** begin Document text **
Between you and me

Betweenness centrality and related measures

One of the most common measures used in network analysis is betweenness centrality. In this article, you will learn how to make use of it and which algorithms are used to calculate it.

Arianna Sacco

In the previous article in this series on network analysis in archaeology, I discussed the first one of the main four measures, or mathematical algorithms, used in network analysis: the degree centrality. I have also discussed further algorithms derived from the degree centrality.

In this article, I will discuss the second one of the measures: the betweenness centrality. This measure shows how important the examined entity is as intermediary, a bridge, between other pairs (or even groups) of entities in the network, or an in-between between third parties (if you prefer).

In other words, betweenness centrality detects entities that have the highest capacity of linking other entities in the chains of contacts in a network and that, as a consequence, can have control over the flow and circulation of objects/resources/information/ideas.

The betweenness centrality

In technical terms, the betweenness centrality of an entity measures how often the examined entity is on a geodesic between other entities. A geodesic is the shortest path, or sequence of links, between two entities in a network.
** end Document text **
** begin Stored records **
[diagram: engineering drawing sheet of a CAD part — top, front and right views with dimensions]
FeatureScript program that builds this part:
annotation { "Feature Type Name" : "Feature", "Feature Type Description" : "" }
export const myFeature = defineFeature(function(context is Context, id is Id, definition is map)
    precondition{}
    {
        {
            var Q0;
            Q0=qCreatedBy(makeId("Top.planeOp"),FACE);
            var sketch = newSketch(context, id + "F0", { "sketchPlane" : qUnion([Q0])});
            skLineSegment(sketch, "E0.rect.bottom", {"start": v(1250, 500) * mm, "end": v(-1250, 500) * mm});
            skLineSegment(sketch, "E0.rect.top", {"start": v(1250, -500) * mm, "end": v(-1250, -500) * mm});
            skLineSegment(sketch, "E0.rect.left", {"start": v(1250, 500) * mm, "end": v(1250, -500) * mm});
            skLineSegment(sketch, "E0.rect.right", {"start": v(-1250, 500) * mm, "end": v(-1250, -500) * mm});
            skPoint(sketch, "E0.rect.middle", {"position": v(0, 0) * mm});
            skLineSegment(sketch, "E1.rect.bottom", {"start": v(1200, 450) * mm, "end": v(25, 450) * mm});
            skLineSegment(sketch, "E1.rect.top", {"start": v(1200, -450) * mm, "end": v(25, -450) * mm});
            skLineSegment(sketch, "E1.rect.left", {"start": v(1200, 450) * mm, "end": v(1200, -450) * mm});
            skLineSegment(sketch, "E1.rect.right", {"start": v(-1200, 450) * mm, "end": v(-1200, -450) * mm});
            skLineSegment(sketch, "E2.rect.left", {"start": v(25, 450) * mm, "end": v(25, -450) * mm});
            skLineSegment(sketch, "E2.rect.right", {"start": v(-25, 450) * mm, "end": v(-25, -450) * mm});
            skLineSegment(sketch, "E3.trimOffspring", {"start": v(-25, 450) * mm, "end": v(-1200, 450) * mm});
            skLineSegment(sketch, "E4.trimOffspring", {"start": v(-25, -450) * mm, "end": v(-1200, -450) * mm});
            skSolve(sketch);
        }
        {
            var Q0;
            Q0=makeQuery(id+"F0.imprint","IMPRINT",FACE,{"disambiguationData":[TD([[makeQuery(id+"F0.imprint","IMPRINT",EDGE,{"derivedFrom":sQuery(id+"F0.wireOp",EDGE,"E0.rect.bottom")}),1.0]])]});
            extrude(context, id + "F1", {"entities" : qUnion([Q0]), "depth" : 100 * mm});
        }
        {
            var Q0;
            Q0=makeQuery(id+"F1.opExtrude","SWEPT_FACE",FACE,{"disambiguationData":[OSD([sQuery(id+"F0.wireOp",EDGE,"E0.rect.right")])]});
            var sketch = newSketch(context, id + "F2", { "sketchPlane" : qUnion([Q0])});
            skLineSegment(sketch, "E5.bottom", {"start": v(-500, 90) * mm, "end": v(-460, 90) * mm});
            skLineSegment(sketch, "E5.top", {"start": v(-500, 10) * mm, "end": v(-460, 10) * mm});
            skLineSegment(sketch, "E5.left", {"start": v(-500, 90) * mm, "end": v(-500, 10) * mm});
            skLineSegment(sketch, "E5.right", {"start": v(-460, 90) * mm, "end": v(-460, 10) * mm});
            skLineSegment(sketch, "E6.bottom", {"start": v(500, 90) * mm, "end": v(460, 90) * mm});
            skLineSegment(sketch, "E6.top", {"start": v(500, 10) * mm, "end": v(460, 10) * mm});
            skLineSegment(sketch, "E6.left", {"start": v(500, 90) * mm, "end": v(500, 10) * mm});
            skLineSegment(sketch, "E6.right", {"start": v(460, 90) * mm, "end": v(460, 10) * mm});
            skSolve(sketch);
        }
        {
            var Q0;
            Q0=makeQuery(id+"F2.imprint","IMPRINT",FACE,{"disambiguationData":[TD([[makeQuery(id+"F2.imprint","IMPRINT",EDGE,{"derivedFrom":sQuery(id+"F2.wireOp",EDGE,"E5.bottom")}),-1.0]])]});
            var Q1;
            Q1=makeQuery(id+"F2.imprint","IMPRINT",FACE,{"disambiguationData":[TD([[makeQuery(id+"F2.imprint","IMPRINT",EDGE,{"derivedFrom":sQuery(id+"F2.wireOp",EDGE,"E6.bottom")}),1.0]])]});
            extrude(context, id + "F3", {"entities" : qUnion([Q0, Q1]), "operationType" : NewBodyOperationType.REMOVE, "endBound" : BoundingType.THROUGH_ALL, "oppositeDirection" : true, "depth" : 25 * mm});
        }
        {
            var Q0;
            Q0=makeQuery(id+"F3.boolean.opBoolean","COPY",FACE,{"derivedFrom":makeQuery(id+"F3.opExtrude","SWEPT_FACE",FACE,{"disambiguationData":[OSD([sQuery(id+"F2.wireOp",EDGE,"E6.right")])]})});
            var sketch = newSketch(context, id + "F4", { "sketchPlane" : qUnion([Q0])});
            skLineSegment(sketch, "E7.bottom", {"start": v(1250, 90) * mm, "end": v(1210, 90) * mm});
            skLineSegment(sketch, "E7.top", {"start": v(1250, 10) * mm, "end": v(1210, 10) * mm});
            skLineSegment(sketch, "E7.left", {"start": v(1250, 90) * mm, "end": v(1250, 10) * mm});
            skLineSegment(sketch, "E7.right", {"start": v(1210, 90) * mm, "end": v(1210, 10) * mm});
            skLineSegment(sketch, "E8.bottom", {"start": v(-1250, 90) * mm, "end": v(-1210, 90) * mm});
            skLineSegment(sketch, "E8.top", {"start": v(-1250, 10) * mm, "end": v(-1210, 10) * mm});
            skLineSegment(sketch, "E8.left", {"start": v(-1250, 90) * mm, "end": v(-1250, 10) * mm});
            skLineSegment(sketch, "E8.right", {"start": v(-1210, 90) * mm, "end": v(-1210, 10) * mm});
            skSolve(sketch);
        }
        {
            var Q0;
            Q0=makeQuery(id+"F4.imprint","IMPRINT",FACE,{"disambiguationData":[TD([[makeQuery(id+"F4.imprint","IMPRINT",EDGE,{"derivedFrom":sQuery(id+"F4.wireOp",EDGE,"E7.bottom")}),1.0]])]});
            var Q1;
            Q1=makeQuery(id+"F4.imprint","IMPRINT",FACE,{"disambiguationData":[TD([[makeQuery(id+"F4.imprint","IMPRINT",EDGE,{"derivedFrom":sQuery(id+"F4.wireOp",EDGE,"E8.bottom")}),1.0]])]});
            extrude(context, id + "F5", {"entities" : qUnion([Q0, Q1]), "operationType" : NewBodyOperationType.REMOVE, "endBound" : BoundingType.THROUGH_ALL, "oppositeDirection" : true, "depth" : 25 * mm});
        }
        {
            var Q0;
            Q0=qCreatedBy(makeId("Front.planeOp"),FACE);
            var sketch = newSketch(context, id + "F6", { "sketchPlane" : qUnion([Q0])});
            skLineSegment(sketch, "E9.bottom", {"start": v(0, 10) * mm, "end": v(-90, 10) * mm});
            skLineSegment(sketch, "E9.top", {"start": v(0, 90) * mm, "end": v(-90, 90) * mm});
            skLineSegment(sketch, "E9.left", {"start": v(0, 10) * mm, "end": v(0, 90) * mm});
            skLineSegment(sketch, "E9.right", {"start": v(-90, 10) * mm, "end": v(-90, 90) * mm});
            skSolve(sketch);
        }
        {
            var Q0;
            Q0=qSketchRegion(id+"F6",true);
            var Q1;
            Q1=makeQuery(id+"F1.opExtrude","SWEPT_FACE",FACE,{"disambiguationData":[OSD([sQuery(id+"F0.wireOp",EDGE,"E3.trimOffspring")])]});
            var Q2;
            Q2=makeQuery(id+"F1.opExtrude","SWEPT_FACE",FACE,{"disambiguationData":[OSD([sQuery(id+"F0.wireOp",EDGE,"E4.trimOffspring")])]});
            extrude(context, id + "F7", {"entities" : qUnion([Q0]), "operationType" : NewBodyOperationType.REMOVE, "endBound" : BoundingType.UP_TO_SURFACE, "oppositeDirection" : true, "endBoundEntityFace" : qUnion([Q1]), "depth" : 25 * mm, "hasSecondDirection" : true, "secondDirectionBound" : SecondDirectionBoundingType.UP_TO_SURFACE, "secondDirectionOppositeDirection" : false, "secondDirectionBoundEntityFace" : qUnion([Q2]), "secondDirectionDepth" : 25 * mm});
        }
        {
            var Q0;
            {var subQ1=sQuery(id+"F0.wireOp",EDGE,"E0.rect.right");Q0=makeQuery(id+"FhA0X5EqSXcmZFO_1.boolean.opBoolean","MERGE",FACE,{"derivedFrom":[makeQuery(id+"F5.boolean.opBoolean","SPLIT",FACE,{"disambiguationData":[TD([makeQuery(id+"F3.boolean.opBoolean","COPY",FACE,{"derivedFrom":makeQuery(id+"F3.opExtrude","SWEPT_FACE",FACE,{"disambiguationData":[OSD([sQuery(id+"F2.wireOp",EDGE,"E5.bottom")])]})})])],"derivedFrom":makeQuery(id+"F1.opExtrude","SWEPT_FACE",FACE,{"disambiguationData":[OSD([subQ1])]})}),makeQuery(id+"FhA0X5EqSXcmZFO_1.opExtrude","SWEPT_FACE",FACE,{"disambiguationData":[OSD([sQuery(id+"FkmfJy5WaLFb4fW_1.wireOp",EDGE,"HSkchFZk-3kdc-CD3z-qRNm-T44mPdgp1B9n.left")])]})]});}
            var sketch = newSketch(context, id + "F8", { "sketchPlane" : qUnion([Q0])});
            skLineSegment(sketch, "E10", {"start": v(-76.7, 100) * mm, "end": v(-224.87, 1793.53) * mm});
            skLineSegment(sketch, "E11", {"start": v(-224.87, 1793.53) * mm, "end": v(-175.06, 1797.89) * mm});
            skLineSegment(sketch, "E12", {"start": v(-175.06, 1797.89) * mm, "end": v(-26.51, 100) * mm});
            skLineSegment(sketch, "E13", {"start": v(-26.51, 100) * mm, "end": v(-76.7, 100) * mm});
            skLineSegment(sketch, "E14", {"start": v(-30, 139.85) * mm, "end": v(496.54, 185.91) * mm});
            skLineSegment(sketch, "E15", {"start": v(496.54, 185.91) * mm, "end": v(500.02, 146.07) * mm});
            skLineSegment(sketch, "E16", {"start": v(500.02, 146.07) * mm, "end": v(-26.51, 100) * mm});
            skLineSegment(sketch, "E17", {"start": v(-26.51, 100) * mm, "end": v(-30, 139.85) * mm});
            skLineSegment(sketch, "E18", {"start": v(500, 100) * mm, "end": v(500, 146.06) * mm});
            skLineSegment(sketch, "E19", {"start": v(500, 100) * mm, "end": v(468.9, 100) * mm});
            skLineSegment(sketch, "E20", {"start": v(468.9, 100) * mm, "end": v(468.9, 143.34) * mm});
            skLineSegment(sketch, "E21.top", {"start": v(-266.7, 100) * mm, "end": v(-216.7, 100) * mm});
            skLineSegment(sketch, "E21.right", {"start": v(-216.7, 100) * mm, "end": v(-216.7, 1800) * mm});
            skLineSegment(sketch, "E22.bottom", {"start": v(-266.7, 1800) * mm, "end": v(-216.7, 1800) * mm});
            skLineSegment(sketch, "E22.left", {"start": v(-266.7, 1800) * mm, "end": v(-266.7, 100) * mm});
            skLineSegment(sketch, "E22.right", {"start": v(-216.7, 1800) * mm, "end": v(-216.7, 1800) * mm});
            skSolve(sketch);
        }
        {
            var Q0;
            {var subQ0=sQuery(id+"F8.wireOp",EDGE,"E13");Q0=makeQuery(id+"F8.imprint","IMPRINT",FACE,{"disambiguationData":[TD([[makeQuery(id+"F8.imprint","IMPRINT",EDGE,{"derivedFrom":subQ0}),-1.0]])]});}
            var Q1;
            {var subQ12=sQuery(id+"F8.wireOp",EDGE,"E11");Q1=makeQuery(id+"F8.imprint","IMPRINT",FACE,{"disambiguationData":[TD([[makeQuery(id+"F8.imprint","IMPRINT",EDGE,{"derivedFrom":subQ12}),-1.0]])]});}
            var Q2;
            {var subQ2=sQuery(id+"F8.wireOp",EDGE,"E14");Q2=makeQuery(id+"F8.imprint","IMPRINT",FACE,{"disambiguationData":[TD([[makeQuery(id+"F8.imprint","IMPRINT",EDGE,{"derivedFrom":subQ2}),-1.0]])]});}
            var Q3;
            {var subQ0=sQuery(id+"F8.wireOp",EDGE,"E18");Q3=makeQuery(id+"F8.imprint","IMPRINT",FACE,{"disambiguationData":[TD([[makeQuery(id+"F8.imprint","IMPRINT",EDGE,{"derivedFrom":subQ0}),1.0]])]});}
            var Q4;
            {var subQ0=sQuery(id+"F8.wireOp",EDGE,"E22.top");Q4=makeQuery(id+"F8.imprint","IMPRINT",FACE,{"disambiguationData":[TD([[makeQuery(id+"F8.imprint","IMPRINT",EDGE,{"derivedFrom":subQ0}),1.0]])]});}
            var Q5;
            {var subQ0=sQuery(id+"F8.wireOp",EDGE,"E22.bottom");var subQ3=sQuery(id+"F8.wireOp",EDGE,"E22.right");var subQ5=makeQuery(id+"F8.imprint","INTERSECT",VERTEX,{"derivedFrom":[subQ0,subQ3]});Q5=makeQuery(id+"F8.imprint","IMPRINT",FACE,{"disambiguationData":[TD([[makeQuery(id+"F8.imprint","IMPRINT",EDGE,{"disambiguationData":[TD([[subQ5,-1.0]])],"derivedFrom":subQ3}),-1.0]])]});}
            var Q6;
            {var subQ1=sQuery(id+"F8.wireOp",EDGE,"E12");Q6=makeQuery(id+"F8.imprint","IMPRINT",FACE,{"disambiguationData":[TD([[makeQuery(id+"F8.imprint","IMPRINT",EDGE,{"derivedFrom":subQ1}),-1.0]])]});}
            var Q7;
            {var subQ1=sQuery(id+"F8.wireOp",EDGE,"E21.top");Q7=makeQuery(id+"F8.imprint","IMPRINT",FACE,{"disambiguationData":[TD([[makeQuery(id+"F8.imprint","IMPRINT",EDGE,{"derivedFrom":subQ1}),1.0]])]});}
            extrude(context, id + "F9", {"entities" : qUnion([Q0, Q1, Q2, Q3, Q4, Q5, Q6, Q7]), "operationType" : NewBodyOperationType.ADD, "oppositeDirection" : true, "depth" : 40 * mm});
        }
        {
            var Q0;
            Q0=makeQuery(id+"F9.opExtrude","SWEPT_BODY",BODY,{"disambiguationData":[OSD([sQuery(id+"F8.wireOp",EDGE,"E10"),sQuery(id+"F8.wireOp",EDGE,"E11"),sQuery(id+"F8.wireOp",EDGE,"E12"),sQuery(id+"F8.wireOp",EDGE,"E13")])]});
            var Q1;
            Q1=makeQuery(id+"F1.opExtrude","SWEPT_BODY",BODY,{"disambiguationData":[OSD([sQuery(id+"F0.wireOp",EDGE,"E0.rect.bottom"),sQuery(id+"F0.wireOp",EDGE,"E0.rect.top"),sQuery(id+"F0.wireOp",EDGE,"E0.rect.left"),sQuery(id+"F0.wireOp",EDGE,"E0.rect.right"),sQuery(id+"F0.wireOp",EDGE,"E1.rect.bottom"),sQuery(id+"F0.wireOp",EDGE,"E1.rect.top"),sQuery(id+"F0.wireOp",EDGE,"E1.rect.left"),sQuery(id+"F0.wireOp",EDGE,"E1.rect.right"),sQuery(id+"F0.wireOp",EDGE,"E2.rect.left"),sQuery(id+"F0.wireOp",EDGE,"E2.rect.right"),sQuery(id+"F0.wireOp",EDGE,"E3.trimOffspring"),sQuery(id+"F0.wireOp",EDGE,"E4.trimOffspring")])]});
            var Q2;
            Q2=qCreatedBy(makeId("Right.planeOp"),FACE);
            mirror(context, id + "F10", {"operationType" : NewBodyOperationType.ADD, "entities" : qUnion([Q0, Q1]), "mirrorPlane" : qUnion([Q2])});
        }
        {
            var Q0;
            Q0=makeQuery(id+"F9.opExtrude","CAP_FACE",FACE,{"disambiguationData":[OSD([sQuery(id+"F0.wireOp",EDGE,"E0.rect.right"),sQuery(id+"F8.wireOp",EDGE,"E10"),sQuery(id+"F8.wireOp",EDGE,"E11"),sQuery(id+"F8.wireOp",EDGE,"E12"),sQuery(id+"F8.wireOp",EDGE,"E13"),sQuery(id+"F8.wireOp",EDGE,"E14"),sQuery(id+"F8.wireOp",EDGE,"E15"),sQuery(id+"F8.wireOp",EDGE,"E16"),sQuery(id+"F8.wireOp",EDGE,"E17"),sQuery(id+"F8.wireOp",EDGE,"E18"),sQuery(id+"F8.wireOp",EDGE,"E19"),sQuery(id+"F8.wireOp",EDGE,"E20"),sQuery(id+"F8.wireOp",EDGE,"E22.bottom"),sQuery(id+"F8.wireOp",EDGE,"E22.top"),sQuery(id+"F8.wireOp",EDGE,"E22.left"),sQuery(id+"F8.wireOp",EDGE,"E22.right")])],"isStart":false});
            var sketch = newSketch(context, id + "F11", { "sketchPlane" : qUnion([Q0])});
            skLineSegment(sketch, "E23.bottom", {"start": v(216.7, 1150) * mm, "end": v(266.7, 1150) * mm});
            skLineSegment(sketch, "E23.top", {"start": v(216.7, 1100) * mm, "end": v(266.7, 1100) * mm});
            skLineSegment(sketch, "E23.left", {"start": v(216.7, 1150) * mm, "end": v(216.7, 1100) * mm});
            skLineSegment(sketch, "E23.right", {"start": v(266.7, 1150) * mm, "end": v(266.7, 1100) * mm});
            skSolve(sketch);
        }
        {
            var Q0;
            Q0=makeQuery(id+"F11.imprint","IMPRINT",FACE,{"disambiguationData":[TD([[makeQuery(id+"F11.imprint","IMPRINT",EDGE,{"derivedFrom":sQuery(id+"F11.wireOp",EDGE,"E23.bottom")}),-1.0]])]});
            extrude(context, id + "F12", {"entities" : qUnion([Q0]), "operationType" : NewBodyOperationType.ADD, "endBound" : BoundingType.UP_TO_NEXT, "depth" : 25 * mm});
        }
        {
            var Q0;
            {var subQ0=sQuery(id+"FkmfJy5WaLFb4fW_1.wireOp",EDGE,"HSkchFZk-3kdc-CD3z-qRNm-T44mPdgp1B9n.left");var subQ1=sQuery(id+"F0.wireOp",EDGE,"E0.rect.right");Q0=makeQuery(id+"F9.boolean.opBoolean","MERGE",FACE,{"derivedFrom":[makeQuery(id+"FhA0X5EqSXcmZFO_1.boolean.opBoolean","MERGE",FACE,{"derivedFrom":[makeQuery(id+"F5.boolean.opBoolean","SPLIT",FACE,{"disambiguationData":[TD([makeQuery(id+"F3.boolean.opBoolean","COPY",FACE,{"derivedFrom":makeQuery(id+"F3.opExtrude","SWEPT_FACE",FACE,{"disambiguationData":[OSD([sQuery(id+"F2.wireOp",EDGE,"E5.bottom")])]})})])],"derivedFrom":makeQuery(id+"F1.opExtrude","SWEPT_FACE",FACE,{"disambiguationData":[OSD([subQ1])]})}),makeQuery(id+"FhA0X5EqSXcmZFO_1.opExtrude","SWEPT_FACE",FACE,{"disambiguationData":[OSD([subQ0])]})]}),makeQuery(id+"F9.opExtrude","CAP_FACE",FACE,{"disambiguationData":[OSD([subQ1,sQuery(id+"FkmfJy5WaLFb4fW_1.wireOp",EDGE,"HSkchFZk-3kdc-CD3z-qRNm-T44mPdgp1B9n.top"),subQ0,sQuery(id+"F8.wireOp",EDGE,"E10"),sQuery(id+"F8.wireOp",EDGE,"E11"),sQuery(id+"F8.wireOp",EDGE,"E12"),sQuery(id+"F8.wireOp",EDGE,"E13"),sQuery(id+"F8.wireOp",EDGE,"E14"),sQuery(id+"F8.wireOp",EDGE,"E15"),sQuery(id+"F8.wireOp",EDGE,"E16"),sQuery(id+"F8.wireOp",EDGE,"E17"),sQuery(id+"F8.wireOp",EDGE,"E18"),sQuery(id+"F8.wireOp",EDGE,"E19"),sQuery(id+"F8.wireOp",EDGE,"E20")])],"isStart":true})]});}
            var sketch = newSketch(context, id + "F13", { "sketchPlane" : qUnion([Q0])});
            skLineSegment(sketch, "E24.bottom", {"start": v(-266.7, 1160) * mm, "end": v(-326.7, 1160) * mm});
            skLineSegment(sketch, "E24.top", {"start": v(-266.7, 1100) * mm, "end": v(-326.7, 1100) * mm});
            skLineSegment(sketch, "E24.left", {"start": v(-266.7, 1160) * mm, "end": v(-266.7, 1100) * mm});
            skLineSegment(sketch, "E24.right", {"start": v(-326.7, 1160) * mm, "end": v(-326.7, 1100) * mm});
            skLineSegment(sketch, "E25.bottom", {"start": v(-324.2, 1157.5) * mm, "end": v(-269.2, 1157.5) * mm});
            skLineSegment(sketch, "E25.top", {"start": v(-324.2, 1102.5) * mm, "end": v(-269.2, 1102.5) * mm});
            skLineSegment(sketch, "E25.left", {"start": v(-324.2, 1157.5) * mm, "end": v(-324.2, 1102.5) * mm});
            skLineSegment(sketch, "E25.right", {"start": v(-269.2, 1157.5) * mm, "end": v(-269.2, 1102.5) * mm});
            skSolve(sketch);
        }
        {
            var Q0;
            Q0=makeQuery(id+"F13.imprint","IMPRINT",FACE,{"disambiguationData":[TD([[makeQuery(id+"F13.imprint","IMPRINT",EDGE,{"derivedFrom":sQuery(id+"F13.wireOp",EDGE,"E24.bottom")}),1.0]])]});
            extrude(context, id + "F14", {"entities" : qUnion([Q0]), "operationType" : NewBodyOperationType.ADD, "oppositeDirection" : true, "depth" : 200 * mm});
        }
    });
** end Stored records **
**Requirements:**
(1) In the article on betweenness centrality, how is a geodesic defined?
(2) Using the article on betweenness centrality, decide whether each statement agrees with it, and support each yes or no with the deciding words quoted from the article.
(a) The previous article in the series covered degree centrality.
(b) Betweenness centrality is the first of the four main measures treated in the series.
(c) Betweenness centrality measures how often an entity lies on a geodesic between other entities.

**Solved tasks:**
(1) A geodesic is the shortest path, or sequence of links, between two entities in a network.

(2)
(a) Yes: "I discussed the first one of the main four measures, or mathematical algorithms, used in network analysis: the degree centrality."
(b) No: "In this article, I will discuss the second one of the measures: the betweenness centrality."
(c) Yes: "the betweenness centrality of an entity measures how often the examined entity is on a geodesic between other entities."